> _Instruction_
Tally the lines in the items below that contain the string "construction", matching case exactly, and reply with only the number.

══════════

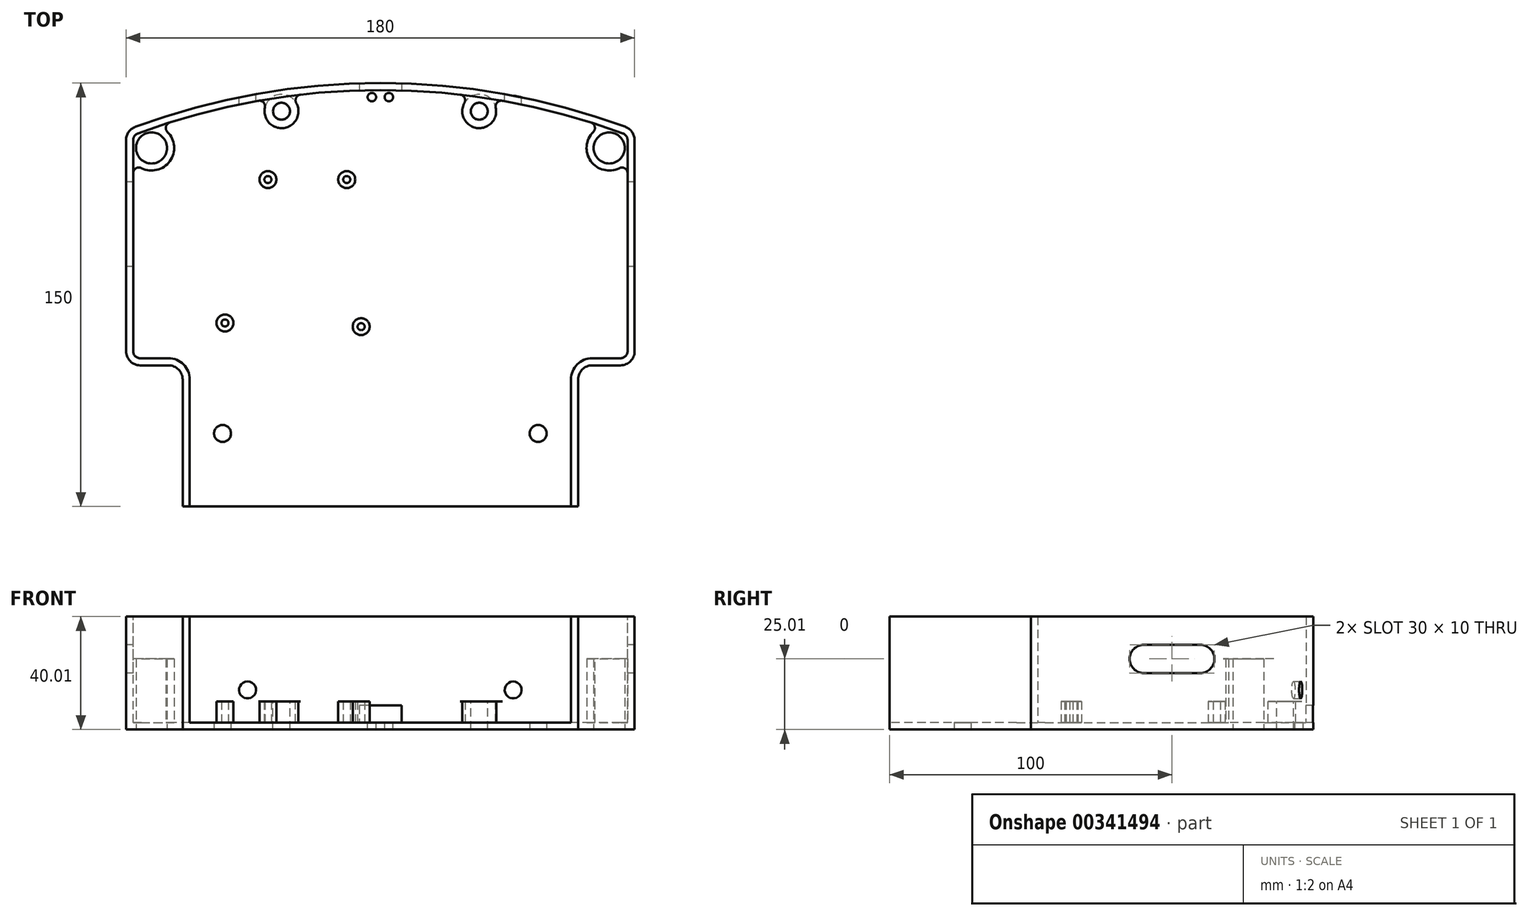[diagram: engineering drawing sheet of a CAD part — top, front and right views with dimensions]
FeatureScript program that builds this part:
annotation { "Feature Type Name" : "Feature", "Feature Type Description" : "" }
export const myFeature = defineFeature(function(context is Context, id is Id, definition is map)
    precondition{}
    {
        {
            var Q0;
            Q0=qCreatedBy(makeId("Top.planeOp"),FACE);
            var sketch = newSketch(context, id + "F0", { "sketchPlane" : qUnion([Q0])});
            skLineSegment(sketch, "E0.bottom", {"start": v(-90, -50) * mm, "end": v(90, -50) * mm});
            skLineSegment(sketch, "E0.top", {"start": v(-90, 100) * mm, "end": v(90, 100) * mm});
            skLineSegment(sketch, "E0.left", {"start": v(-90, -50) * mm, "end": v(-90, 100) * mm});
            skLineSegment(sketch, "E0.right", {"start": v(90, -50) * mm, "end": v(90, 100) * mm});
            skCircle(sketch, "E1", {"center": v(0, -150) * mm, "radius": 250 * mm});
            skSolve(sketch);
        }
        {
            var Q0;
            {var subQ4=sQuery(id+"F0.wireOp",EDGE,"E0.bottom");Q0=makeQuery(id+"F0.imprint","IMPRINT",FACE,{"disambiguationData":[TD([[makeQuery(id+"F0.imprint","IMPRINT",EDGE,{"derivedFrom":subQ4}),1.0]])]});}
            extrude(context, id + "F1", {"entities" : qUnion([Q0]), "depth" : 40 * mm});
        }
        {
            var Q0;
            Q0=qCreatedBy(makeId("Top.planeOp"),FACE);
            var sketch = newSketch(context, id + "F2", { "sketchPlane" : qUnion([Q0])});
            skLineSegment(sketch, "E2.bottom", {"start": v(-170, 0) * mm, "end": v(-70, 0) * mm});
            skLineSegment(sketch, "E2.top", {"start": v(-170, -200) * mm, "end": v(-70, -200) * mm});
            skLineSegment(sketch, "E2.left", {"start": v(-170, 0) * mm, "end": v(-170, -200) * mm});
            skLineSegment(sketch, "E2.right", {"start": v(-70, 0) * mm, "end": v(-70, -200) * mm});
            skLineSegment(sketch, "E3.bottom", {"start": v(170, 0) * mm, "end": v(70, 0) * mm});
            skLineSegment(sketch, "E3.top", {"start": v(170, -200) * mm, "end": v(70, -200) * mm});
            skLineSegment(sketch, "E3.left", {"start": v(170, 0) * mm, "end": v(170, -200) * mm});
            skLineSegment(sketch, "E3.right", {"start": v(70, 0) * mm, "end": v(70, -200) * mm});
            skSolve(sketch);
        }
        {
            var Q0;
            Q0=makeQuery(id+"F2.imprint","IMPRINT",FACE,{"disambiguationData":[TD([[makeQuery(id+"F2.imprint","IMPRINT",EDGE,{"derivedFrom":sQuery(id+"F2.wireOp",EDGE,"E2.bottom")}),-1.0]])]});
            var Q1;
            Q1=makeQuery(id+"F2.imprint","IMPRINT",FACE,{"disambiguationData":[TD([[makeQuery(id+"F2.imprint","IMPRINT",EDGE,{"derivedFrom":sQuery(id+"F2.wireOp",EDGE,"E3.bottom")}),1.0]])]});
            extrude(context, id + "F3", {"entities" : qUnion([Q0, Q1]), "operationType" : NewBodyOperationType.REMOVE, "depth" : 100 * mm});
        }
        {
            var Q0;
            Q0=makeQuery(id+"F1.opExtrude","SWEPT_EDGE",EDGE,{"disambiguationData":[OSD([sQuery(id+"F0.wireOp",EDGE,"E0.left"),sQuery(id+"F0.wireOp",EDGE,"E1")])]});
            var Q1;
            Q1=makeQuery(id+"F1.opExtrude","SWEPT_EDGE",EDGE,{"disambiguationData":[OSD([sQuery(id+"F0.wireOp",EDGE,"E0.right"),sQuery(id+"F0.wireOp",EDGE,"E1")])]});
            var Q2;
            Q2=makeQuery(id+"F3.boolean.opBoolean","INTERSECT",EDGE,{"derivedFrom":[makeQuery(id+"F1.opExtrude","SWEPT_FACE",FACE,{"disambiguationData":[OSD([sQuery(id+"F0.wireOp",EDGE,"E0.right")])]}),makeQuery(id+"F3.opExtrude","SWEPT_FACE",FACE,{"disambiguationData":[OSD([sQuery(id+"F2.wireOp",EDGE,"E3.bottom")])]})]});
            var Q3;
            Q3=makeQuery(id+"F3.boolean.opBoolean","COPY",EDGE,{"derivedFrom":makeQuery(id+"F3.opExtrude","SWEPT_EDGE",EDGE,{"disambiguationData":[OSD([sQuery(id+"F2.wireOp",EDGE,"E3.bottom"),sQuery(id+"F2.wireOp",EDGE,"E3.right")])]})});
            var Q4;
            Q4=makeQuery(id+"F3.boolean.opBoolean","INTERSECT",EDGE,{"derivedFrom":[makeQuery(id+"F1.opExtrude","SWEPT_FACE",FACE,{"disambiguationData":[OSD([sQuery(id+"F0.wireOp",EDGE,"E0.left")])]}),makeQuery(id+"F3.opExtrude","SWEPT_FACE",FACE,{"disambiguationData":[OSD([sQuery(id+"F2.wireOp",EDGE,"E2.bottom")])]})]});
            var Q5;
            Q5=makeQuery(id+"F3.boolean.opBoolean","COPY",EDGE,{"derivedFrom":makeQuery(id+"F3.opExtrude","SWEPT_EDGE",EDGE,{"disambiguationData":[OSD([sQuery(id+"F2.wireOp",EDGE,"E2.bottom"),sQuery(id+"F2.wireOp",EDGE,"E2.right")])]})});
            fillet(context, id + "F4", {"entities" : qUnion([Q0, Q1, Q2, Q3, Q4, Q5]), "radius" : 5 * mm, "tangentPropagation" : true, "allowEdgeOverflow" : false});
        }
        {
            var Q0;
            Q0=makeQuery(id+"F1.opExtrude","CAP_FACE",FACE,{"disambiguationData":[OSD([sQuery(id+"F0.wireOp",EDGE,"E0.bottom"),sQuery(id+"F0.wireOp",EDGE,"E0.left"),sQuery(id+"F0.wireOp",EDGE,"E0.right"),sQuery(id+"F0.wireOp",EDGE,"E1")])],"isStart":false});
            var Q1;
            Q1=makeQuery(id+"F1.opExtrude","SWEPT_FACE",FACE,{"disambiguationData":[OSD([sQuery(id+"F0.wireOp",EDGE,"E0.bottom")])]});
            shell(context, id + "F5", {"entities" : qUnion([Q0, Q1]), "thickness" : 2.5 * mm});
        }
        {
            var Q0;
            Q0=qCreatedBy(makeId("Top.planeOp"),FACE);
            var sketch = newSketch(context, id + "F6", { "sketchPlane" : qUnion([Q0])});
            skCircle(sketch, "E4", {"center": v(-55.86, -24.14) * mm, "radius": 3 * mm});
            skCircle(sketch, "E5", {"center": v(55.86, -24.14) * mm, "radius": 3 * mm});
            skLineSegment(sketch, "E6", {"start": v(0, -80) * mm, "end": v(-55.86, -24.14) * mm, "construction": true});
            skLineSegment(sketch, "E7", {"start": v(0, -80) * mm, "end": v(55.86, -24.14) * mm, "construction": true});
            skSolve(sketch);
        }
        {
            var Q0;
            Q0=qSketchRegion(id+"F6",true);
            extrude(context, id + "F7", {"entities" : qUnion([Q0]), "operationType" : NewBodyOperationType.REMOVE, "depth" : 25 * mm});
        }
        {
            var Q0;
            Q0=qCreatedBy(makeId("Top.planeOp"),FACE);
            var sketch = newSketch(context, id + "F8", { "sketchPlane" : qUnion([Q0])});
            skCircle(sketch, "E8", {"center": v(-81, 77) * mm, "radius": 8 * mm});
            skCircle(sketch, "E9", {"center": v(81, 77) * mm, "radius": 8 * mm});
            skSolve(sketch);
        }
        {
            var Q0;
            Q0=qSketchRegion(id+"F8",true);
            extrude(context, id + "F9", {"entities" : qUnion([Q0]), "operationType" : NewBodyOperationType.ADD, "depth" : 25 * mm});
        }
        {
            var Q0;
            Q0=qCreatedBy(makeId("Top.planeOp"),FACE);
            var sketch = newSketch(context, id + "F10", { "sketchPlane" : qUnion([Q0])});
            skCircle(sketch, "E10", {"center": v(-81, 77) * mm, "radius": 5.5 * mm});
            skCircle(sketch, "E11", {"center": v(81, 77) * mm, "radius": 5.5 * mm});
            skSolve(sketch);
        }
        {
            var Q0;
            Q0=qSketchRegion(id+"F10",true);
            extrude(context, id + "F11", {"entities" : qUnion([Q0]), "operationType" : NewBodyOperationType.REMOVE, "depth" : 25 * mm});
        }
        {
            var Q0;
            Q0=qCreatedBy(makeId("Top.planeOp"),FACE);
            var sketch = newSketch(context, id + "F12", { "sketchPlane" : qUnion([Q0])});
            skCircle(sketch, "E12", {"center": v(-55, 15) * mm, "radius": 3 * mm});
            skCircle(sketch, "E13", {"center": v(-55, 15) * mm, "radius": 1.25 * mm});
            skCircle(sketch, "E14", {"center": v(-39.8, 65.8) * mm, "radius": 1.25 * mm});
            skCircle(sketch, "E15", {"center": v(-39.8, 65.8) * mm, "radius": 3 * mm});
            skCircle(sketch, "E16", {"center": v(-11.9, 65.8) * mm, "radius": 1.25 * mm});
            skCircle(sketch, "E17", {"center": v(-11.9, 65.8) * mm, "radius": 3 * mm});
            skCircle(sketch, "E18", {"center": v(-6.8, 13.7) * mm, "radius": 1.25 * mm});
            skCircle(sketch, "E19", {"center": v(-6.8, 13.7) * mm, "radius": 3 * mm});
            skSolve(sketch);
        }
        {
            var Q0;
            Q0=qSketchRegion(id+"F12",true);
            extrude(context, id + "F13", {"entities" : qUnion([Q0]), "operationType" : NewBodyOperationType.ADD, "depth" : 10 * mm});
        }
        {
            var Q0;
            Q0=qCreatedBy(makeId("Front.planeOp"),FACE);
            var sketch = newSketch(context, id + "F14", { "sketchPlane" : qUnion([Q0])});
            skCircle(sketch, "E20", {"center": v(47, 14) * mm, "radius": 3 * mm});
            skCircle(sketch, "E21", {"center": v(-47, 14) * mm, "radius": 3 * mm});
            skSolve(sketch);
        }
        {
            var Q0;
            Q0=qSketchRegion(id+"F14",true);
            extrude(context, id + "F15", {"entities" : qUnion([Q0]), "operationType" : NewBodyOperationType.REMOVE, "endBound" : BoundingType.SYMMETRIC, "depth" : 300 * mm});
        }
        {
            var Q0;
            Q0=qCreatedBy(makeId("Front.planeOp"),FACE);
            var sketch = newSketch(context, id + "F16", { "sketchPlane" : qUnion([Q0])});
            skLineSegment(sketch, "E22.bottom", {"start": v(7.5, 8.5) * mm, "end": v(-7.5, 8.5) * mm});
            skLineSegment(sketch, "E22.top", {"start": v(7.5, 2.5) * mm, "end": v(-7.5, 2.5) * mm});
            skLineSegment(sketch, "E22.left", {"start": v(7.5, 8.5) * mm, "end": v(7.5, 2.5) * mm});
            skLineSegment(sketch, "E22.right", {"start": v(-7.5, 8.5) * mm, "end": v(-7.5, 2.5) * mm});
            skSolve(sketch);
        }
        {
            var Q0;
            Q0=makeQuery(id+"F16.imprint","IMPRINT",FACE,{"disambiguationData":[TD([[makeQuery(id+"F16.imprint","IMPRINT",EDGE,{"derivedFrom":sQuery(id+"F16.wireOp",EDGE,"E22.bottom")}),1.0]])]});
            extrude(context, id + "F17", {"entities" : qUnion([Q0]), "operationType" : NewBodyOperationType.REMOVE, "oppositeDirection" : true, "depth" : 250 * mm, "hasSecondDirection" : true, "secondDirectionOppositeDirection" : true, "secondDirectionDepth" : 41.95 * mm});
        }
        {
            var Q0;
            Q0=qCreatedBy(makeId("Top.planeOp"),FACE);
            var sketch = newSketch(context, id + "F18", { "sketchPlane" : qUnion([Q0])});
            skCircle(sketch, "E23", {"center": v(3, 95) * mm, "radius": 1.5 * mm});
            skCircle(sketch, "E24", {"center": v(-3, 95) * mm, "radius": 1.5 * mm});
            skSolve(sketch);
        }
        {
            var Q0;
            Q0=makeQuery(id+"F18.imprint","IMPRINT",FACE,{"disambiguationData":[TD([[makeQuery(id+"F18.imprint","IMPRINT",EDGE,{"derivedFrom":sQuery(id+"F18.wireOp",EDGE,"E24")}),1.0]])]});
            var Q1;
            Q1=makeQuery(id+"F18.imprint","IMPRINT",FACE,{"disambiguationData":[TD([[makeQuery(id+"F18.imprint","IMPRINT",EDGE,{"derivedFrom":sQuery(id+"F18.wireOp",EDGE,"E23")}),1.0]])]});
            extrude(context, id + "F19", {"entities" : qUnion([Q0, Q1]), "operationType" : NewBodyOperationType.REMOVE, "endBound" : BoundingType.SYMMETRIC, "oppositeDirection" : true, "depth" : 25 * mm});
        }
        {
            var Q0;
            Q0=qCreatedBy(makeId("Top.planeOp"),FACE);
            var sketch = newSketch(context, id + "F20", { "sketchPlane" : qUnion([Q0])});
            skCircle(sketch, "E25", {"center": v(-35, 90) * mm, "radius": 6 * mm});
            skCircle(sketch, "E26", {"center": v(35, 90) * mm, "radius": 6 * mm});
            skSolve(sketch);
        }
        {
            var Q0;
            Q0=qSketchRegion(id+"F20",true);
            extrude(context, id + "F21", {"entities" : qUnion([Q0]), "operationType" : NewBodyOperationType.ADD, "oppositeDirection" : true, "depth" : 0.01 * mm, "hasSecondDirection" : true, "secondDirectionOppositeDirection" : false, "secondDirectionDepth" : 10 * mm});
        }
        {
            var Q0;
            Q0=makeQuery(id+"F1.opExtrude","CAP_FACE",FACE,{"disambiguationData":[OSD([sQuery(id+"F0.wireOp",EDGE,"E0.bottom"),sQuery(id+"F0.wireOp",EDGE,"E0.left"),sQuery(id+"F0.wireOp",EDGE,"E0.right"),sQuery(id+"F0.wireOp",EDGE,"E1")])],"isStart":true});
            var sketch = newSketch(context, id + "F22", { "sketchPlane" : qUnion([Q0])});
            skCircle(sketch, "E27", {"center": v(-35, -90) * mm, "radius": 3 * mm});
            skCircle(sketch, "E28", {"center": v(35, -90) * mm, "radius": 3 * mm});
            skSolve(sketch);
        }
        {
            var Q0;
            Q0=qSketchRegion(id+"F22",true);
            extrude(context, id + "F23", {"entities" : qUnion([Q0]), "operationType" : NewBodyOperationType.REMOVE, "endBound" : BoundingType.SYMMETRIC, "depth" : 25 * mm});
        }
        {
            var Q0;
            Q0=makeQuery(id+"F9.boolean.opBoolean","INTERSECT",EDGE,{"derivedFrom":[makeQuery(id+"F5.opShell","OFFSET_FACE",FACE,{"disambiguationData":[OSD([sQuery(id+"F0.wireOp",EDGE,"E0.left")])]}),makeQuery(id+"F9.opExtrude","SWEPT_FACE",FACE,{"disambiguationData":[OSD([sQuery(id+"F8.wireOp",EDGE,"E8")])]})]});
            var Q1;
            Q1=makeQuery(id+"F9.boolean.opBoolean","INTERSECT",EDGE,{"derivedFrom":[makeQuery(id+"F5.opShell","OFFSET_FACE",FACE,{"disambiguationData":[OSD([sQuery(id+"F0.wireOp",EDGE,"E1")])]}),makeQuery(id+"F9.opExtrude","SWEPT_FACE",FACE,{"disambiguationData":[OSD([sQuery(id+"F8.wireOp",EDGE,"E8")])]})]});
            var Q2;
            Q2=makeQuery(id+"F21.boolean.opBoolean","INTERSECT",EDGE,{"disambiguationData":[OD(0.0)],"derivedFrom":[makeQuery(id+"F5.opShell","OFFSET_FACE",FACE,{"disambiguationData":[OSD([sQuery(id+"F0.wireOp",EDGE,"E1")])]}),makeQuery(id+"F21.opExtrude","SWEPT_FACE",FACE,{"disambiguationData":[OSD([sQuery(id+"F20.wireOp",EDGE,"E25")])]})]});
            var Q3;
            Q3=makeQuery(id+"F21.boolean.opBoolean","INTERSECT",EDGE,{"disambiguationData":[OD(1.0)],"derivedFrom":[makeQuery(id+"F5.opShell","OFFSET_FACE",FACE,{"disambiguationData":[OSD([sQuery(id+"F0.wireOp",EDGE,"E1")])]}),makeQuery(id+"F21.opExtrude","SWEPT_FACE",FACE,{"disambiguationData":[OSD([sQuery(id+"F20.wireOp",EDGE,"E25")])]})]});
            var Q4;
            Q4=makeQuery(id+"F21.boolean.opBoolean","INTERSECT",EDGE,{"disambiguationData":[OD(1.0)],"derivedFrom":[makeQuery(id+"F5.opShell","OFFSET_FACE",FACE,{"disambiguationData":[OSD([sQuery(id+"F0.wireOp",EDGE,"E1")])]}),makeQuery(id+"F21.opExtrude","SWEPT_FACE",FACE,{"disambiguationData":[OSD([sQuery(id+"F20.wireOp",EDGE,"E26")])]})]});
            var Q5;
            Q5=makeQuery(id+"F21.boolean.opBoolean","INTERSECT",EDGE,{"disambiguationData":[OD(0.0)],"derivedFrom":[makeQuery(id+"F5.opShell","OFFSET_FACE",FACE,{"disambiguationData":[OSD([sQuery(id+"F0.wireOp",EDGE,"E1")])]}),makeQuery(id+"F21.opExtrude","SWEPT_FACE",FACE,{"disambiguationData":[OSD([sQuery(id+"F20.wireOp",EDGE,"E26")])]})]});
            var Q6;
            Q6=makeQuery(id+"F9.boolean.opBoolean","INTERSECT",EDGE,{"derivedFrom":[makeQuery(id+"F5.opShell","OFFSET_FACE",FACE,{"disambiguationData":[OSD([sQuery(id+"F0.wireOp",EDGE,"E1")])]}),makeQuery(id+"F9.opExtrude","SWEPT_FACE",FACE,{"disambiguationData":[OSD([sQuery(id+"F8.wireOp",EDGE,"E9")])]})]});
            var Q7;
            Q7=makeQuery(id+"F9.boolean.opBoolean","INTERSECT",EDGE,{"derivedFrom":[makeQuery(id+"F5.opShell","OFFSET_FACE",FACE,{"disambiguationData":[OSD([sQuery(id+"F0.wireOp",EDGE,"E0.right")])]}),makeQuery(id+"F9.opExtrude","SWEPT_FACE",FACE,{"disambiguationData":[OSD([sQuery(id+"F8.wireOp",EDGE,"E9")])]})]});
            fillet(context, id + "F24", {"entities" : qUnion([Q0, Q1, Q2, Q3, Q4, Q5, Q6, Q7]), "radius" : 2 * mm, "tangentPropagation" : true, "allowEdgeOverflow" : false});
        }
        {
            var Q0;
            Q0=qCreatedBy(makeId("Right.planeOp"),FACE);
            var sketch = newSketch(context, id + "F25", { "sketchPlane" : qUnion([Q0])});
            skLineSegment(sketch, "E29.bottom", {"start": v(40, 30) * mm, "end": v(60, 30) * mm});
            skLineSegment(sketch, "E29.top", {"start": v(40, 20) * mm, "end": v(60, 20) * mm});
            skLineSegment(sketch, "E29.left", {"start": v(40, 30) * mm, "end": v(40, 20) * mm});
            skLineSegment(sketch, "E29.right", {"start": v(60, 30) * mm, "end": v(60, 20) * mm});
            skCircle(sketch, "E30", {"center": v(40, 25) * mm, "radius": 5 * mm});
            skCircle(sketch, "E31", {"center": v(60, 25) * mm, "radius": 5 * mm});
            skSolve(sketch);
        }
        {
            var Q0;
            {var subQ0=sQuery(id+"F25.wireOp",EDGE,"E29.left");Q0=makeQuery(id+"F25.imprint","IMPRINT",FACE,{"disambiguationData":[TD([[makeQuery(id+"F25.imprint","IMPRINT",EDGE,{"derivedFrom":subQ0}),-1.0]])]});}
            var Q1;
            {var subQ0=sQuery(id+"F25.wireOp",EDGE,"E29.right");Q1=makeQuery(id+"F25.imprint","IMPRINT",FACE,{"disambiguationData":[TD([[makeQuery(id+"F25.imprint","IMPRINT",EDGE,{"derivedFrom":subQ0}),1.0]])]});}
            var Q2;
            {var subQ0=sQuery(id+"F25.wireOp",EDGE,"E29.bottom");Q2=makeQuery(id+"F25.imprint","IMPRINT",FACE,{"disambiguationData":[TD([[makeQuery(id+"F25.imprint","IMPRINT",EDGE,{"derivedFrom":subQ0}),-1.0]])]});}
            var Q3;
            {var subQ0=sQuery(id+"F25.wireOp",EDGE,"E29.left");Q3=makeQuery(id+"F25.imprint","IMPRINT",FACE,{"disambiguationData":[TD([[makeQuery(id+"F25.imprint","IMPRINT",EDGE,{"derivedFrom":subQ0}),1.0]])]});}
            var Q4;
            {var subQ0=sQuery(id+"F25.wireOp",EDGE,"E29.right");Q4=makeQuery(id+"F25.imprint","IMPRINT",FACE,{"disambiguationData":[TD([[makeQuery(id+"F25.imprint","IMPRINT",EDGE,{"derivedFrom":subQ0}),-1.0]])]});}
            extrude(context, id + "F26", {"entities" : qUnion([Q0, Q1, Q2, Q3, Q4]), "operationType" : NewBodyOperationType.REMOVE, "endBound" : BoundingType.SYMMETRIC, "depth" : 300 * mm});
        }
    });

══════════

> _Full output_
2